So current shared memory breakdown is as following:

0: Shared memory breakdown:
0:   locale shared heap total:     62.9407 GB
0:   locale shared heap per core:  62.9407 GB
0:   communicator per core:        0.125 GB
0:   tasks per core:               0.0161209 GB
0:   global heap per core:         40.9114 GB
0:   aggregator per core:          0.00843048 GB
0:   shared_pool current per core: 4.76837e-07 GB
0:   shared_pool max per core:     15.7352 GB
0:   free per locale:              21.8797 GB
0:   free per core:                21.8797 GB

Size of TupleGraph is 24GB and it is allocated in "global heap per core" (afaik). Where are graph vertices are allocated? What "free per locale" memory is used for?

Another question: Does the allocator (Allocator) support chunk coalescing to allocate chunk with size greater than maximum of available chunks?

Another question 2: Why did you need to implement your own allocator for global heap? Is it more effective than one boost::interprocess::segment uses?

Another question 3: What is the principal difference between "global heap" and "locale shared heap"?

alexfrolov commented 10 years ago

Just have tried to decrease SHMMAX to 50 GB and got:

Allocation of 16830735584 bytes failed with 10303645536 free and 43383432896 allocated locally

It seems that graph with scale 26 needs more memory than 80 GB for single node :-(

bholt commented 10 years ago

Scale 26 should be able to be constructed in that much memory, but it's tricky because there are several different competing memory pools.

Out of the "locale shared heap total", which is set by SHMMAX, we pre-allocate a fraction for global heap, which we had to do in order to get the linear addressing right on all the nodes (or something). Then we also allocate all the tasks, communicator buffers, shared_pools, from that too because those are all things that may have to be shared among cores in a node.

In Graph::create() we allocate the adjacency lists out of the locale-shared heap: here and here. It's possible that you're getting bit by this double-allocation to let us compact the graph.

alexfrolov commented 10 years ago

I have tried more combinations of shmmax and -global_heap_fraction without much success. It seems that shmmax can not be greater than 50 GB since of the bad_alloc exception. While 50 GB is not enough for global heap allocation requests (Allocator::malloc) and locale_alloc requests. Overall it seems that Graph::create is too memory hungry and may be there is some sense to rewrite it to use less duplication of memory (adjacency list).

bholt commented 10 years ago

Are you saying you think there's a hard limit somewhere that breaks with SHMMAX > 50 GB? Does it work better if you divide that among more cores? (i.e. more than --ppn=1?

Also, feel free to modify Graph::create() to suit your purposes. My suggestion would be to add an option to de-allocate the TupleGraph after creating the per-vertex edgelists, then allocate the compacted vertex and edge data.
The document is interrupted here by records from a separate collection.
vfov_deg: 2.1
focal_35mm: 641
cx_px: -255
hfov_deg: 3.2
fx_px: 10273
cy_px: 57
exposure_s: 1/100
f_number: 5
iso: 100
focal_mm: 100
alexfrolov commented 10 years ago

I mean that Grappa needs approx. 20 GB besides what is allocated to by SHMMAX (50 GB). Total 70 GB seems to be the limit for virtual memory allocation and bad_alloc occurs in one of new operators. My latest try:

0: -------------------------
0: Shared memory breakdown:
0:   locale shared heap total:     55 GB
0:   locale shared heap per core:  55 GB
0:   communicator per core:        0.125 GB
0:   tasks per core:               0.0161209 GB
0:   global heap per core:         36.575 GB
0:   aggregator per core:          0.00843048 GB
0:   shared_pool current per core: 4.76837e-07 GB
0:   shared_pool max per core:     2.75 GB
0:   free per locale:              18.2754 GB
0:   free per core:                18.2754 GB
0: -------------------------

... failed with bad_alloc. My observations: 36.5 gb -- is required minimum for global heap and 18 gb is minimum for locale_alloc.
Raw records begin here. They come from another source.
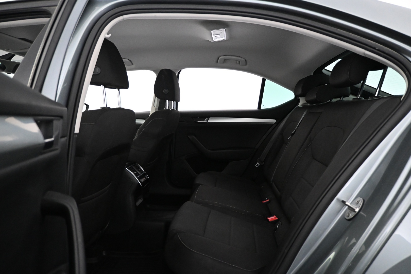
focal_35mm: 26
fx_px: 291
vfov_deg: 50.4
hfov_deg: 70.4
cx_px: 206
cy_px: 137
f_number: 3.5
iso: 3200
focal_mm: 17
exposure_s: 1/80
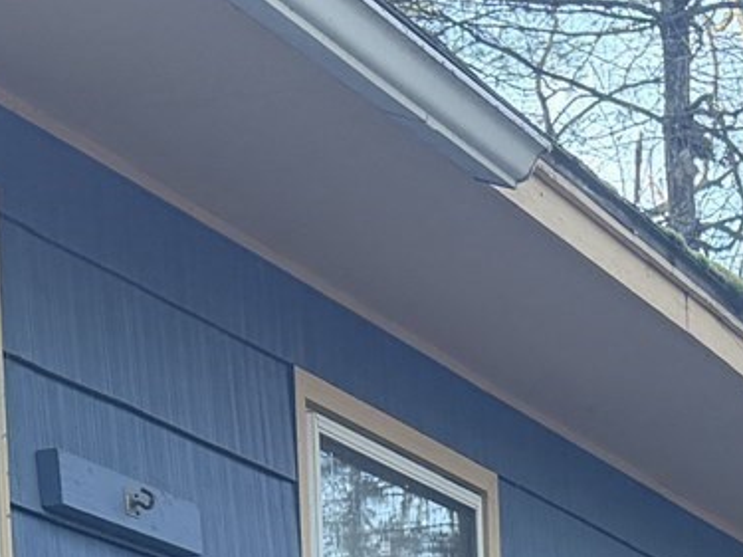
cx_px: 703
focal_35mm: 131
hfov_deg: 14.9
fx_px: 2811
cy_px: 1267
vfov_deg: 10.1
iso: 100
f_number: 1.78
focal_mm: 6.76
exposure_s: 1/184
Also, feel free to modify Graph::create() to suit your purposes. My suggestion would be to add an option to de-allocate the TupleGraph after creating the per-vertex edgelists, then allocate the compacted vertex and edge data.

This is what I would like to suggest, but that is not enough because TupleGraph is allocated in "global shared heap". When it is destroyed this memory is still unreachable for locale_alloc (used for compact vertex and edge data) or new. And the problem is still there. One needs more flexibility in distribution of shared memory between allocator and locale_alloc.
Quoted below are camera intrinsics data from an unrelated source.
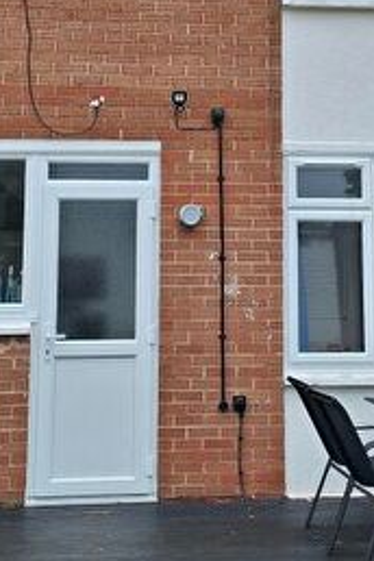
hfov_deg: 20.9
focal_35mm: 65
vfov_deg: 30.4
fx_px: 1013
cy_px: 129
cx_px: 200
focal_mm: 5.54
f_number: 1.8
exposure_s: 1/718
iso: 40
nelsonje commented 10 years ago

The current global/local shared memory design is an artifact of a time when we expected to do fine-grained allocations and use RDMA and huge pages extensively. Since these aren't true any more, we're planning to make a few changes in the future:

This should give us a lot more flexibility in memory allocation.

alexfrolov commented 10 years ago

Just interested what's wrong with "RDMA and fine-grained allocation with huge pages". Is it a question of performance?

add global array allocation with flexible distributions allocated outside of the current global shared heap.

If I understood you wright there will be additional allocator used for global arrays?

On Wed, Jul 23, 2014 at 8:40 PM, Jacob Nelson notifications@github.com wrote:

The current global/local shared memory design is an artifact of a time when we expected to do fine-grained allocations and use RDMA and huge pages extensively. Since these aren't true any more, we're planning to make a few changes in the future:

  • change messaging layer to remove requirement of allocating messages from locale shared heap
  • move to a multithreaded model on nodes to allow sharing without using POSIX shared memory
  • add global array allocation with flexible distributions allocated outside of the current global shared heap.

This should give us a lot more flexibility in memory allocation.

— Reply to this email directly or view it on GitHub https://github.com/uwsampa/grappa/issues/176#issuecomment-49900381.

alexfrolov commented 10 years ago

It seems that I have another issue in Graph::create(). When I run (graphlab-)bfs on nnode=2 and ppn=4 and graph with scale=25 Grappa hangs on here.

I suggest that it can be somehow related to these warnings:

5: W0728 17:19:05.567507  8675 ChunkAllocator.cpp:201] Shared pool size 2952792960 exceeded max size 2952790016
3: W0728 17:19:05.921279 12024 ChunkAllocator.cpp:201] Shared pool size 2952792960 exceeded max size 2952790016
2: W0728 17:19:07.170680 12023 ChunkAllocator.cpp:201] Shared pool size 2952792960 exceeded max size 2952790016
6: W0728 17:19:07.604207  8676 ChunkAllocator.cpp:201] Shared pool size 2952792960 exceeded max size 2952790016
7: W0728 17:19:08.730379  8677 ChunkAllocator.cpp:201] Shared pool size 2952792960 exceeded max size 2952790016
0: W0728 17:19:09.364325 12021 ChunkAllocator.cpp:201] Shared pool size 2952792832 exceeded max size 2952790016
4: W0728 17:19:36.774658  8674 ChunkAllocator.cpp:201] Shared pool size 2952792960 exceeded max size 2952790016
bholt commented 10 years ago

As suggested by those messages, that has to do with the amount of memory the shared message pool has been allowed to allocate. Those messages don't actually mean it's failed, just that it's growing the size of the pool used for heap-allocated messages -- we often get those the first time we do a bunch of parallel work.

In the past we've had some problems with the shared pool causing the locale-shared allocator to freak out. If that's the case, flags shared_pool_max_size and shared_pool_memory_fraction can be adjusted to try to fix that.